Held at Rippon Vineyard on Waitangi Day in 1998, it certainly solved the gig drought, featuring Chris Knox, Salmonella Dub, Pitch Black, HDU and Jan Hellriegel, and attracting 1765 people, “not counting the ones who snuck in through the grapevines at night”.
Even so, they lost money. And finances suffered further thanks to a “yucko” lawsuit stemming from a shared PA system that failed at a Dave Dobbyn concert the next day, something Christie calls “a hard knock”.
Still, Rippon survived until 2014, growing from a teacher’s pet project to New Zealand’s longest-running festival, and the place to see up-and-comers. Acts like Fat Freddy’s Drop, Ladi6 and Shapeshifter all played there before they broke big.
Now, two decades later, the festival is back – with a new Glendhu Bay site, a new name, Tuki, and a very “now” line-up, including Unknown Mortal Orchestra, Marlon Williams and the Phoenix Foundation (February 10, tukifestival.nz). “We thought it would be a one-off,” she says. “We kind of got swept up with the love for it all and before you know it, it’s 20 years later.

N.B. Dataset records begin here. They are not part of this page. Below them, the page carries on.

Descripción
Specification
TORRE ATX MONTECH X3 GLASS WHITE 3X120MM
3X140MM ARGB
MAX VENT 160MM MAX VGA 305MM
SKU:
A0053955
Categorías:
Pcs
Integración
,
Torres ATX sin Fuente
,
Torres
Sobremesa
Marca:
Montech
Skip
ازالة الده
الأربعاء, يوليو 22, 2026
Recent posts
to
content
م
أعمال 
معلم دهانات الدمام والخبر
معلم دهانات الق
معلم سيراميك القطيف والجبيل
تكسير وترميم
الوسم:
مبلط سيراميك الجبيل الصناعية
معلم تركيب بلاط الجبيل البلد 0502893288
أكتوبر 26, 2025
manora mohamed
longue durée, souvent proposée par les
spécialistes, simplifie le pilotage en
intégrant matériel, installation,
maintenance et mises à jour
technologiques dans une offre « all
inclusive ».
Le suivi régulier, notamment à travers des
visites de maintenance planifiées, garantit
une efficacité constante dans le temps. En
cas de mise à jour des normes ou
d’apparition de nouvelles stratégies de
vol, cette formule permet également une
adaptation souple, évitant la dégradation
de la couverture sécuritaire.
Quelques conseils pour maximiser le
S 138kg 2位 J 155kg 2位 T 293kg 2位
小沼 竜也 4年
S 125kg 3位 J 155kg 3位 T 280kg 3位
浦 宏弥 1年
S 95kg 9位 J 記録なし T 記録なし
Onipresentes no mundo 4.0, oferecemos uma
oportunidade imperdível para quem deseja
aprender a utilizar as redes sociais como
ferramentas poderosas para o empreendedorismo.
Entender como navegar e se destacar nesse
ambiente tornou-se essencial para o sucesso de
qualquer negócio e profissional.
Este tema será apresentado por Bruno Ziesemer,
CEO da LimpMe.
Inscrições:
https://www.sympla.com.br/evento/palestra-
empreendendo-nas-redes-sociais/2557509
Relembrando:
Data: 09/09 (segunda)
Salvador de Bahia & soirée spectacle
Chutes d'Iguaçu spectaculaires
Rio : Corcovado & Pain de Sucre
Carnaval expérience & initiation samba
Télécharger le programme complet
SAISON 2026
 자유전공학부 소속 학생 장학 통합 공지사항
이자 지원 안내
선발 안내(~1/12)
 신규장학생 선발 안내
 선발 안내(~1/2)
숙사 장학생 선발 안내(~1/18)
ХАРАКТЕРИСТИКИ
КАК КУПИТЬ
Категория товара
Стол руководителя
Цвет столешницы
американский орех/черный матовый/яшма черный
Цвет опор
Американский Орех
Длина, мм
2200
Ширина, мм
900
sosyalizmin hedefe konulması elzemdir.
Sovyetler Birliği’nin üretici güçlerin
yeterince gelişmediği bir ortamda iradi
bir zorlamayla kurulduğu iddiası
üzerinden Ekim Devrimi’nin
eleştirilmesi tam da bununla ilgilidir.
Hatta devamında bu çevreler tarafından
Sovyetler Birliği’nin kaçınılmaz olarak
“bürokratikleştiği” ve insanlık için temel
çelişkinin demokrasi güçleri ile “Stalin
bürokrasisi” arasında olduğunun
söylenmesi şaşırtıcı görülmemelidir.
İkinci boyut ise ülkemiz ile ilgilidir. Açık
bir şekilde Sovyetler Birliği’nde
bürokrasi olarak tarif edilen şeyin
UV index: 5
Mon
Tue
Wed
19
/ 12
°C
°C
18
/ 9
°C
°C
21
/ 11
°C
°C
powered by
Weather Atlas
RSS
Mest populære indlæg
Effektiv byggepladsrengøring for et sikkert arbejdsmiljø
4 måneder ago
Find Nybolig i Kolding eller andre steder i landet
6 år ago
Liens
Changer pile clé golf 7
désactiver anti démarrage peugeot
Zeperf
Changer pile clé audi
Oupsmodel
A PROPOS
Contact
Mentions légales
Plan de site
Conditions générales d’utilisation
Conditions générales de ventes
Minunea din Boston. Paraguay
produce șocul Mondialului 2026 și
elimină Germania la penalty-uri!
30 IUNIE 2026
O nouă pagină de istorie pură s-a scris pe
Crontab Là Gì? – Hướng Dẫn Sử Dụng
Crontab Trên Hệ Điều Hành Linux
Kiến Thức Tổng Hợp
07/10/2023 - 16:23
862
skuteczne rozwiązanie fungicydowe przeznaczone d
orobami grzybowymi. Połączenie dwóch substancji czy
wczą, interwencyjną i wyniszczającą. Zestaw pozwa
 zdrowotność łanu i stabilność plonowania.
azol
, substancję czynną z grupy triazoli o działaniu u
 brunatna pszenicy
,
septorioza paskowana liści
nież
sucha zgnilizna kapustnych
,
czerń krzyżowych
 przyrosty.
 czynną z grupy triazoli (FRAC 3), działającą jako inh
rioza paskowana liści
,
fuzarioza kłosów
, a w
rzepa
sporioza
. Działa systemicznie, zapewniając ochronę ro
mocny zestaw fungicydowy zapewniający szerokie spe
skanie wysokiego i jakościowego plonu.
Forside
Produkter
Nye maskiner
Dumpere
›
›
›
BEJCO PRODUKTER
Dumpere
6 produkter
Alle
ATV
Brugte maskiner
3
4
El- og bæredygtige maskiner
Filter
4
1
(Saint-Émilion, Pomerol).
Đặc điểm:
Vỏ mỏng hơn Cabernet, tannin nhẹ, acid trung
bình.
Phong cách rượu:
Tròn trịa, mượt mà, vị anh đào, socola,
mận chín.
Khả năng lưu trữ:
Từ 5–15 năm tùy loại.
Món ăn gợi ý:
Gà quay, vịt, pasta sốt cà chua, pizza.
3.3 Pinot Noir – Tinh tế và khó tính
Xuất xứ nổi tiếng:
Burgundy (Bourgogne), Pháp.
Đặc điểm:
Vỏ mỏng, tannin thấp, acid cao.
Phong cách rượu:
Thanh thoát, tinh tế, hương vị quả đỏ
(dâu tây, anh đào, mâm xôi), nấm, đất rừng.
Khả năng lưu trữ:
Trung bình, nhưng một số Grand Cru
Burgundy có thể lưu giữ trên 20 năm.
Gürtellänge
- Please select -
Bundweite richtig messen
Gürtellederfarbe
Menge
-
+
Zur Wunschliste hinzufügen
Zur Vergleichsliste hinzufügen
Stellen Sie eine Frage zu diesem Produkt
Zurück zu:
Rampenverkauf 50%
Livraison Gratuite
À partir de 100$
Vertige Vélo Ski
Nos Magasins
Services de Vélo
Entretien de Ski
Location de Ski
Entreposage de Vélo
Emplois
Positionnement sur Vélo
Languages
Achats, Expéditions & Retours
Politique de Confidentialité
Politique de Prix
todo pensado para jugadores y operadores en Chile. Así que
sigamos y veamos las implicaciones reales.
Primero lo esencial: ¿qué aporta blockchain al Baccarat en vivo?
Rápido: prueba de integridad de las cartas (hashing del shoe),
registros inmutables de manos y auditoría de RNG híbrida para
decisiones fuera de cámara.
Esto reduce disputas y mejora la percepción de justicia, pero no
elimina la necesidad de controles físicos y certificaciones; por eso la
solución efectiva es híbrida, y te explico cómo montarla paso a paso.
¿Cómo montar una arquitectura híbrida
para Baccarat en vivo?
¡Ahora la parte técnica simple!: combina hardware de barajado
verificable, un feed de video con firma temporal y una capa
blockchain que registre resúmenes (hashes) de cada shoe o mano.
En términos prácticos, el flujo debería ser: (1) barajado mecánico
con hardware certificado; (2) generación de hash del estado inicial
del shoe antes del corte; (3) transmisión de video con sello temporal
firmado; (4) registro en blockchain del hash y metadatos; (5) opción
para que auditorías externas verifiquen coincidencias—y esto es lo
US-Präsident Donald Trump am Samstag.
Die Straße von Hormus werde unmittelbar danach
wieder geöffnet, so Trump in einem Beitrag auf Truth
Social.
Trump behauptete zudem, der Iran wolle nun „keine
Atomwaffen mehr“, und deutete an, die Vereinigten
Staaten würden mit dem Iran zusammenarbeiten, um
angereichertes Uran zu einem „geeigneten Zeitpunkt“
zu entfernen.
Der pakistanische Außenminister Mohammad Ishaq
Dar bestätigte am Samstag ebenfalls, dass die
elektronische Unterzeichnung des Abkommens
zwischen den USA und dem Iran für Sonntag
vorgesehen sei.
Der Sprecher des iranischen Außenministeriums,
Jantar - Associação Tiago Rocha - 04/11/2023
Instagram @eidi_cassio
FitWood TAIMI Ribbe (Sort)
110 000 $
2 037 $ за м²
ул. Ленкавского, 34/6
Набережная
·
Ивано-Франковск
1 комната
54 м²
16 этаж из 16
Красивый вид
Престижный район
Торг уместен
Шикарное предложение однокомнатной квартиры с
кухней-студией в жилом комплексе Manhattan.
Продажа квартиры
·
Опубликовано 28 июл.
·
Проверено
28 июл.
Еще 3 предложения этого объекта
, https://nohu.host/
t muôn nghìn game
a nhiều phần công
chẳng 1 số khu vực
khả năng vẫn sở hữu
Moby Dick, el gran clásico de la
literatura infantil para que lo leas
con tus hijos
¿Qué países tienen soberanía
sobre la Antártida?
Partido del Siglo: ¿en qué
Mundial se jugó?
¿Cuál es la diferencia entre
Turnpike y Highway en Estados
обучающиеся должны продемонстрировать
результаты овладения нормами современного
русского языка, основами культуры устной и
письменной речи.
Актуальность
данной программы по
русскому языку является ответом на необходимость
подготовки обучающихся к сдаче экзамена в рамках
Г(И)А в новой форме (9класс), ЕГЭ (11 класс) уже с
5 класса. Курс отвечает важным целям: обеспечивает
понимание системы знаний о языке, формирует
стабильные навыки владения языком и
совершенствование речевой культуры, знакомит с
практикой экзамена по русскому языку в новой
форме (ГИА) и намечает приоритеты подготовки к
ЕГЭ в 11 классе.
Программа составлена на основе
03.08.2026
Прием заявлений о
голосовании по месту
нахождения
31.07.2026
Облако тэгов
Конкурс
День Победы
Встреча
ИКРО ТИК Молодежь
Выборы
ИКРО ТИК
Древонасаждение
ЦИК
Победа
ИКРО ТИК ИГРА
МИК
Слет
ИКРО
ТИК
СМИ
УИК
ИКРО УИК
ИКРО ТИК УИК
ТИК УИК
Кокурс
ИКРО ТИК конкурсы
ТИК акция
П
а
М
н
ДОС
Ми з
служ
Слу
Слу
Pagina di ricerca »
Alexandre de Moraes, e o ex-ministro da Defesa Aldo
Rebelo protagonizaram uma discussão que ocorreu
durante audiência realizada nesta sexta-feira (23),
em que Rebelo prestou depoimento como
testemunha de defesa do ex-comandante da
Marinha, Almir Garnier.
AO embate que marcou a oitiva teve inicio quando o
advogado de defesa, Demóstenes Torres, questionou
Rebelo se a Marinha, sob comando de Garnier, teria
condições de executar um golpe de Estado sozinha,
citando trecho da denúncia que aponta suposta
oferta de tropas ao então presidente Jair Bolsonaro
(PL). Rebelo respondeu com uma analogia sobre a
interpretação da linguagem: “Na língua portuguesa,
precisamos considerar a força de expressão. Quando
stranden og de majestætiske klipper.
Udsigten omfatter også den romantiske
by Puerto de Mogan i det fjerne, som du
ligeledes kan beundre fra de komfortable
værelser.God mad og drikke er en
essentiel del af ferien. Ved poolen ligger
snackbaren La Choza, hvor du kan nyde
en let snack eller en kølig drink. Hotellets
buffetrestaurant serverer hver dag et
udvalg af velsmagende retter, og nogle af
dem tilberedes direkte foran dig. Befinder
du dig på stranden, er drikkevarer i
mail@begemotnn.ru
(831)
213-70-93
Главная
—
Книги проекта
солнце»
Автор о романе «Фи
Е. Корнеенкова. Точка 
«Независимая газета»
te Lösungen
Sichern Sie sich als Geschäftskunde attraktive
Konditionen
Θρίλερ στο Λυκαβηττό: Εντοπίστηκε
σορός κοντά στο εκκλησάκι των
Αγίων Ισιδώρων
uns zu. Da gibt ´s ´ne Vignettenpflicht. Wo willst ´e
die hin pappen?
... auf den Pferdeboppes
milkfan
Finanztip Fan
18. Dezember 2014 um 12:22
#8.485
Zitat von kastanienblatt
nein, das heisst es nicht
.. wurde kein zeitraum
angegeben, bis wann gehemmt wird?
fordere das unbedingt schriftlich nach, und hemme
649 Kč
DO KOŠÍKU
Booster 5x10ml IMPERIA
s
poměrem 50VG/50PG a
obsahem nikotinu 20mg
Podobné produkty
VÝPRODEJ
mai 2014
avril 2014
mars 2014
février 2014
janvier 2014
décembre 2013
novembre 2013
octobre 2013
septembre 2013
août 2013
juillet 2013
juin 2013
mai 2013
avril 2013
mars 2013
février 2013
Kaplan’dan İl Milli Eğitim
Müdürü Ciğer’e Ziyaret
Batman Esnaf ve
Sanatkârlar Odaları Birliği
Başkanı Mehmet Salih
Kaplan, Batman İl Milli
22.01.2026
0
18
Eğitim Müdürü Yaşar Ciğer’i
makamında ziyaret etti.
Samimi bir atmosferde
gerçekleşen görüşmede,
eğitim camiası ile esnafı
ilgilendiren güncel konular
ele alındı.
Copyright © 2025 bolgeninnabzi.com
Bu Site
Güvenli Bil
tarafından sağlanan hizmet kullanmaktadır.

And we look 40 years older.”
Music has always been at the core of life for Christie, who also runs contemporary music workshops in Wanaka and the biennial Yami Sounz Summit, where participants work with professionals from across the music industry, including producers, managers and performers.
She learned piano as a child, then turned to keyboards after discovering Pink Floyd and Yazoo. Her musical journey progressed when, while studying in Dunedin, she saw bands like The Clean, The Verlaines and Straitjacket Fits. “They shaped my desire to continue supporting quality original music. It was a great time to be alive!” she says.
Her own Rippon highlights include finally seeing Shihad “tear up the stage for the first time in Wanaka in 2006, after eight years of pestering”, as well as witnessing ex-TrinityRoots member Riki Gooch of Eru Dangerspiel play live with, yes, 37 others in 2010. “It was mind-blowing,” she remembers.
What Christie and her “inspiring” team remain driven by is a love of New Zealand music. “Our music is always growing, changing, and gaining in quality. The creative, innovative aspect remains – we’re a quirky bunch, happy to march to the beat of our own quirky drum.”
This was published in the February 2018 issue of North & South.